Protesting farmers will begin their 'Delhi Chalo' march today to push the Centre to address their demands. Foremost among these demands is the enactment of a law guaranteeing a minimum support price (MSP) for crops - a crucial lifeline for farmers facing market uncertainties.
Other key points of contention revolve around the repeal of the Electricity Act 2020, compensation for farmers killed in Lakhimpur Kheri, and the withdrawal of cases against those involved in the farmers' movement. While an agreement was reached on these issues post-midnight, the farmers remain steadfast in their resolve, asserting that the government's promises made two years ago have not been fulfilled.

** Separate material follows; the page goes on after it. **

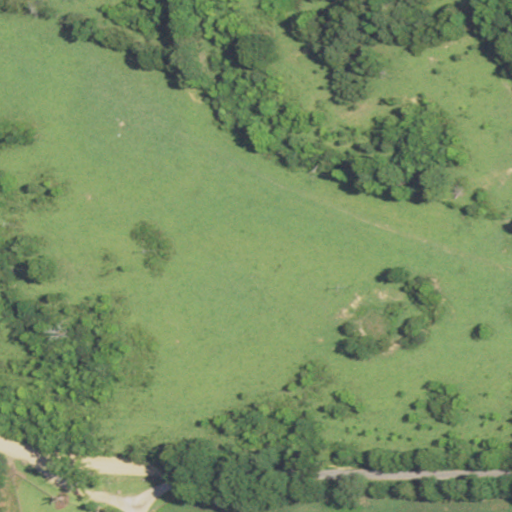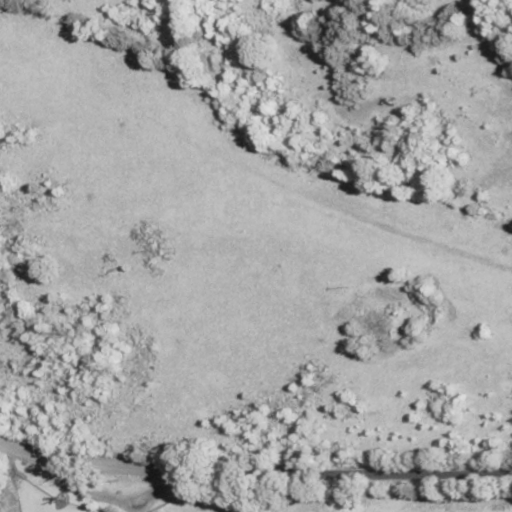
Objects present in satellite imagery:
road: (254, 470)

The meeting revealed the government's willingness to withdraw cases against farmers registered during the 2020-21 agitation, addressing one of the farmer's concerns. However, the farmers insist on a legal guarantee for MSP, underscoring its significance as a cornerstone of their demands.
Farmer leaders such as Samyukta Kisan Morcha's (Non-Political) Jagjit Singh Dallewal and Kisan Mazdoor Sangharsh Committee's Sarwan Singh Pandher have expressed skepticism regarding the government's commitment to fulfilling the broader set of demands.
The government proposes the formation of a committee to deliberate on legal guarantees for MSP, debt waivers, and the implementation of the Swaminathan Commission's recommendations. However, farmer representatives remain unconvinced.
On November 19, 2021, Prime Minister Narendra Modi made a significant announcement, bringing an end to the thirteen-month-long farmers' agitation on the borders of Delhi by repealing the three contentious farm laws.
Despite the urgency expressed by agitating farmers' unions, it took the government approximately nine months to fulfill its promise. Only on July 12, 2022, did the Centre establish an expert committee, naming former Agriculture Secretary Sanjay Agarwal as its chairman. The committee comprised 29 members, with four representing the Secretaries to the Government of India and another four representing the states.
Punjab, Haryana, and Uttar Pradesh found no representation in the committee, a fact that has drawn attention and criticism. The absence of any economists or experts who opposed the farm laws in the committee has also raised some concerns.
The Centre on October 18 last year declared an increase in the MSP for six Rabi crops.
Besides what is mentioned earlier, the farmers' demands encompass a spectrum of issues, including reinstatement of the Land Acquisition Act 2013, withdrawal from the World Trade Organization, and compensation for families of farmers who died during the previous agitation.
As the 'Delhi Chalo' march gains momentum, security measures at Singhu, Ghazipur, and Tikri borders have intensified. The Delhi police have implemented stringent measures, including the installation of nails along with barricades and the use of cranes and earthmovers to block the road, aiming to prevent the entry of protesting vehicles into the city.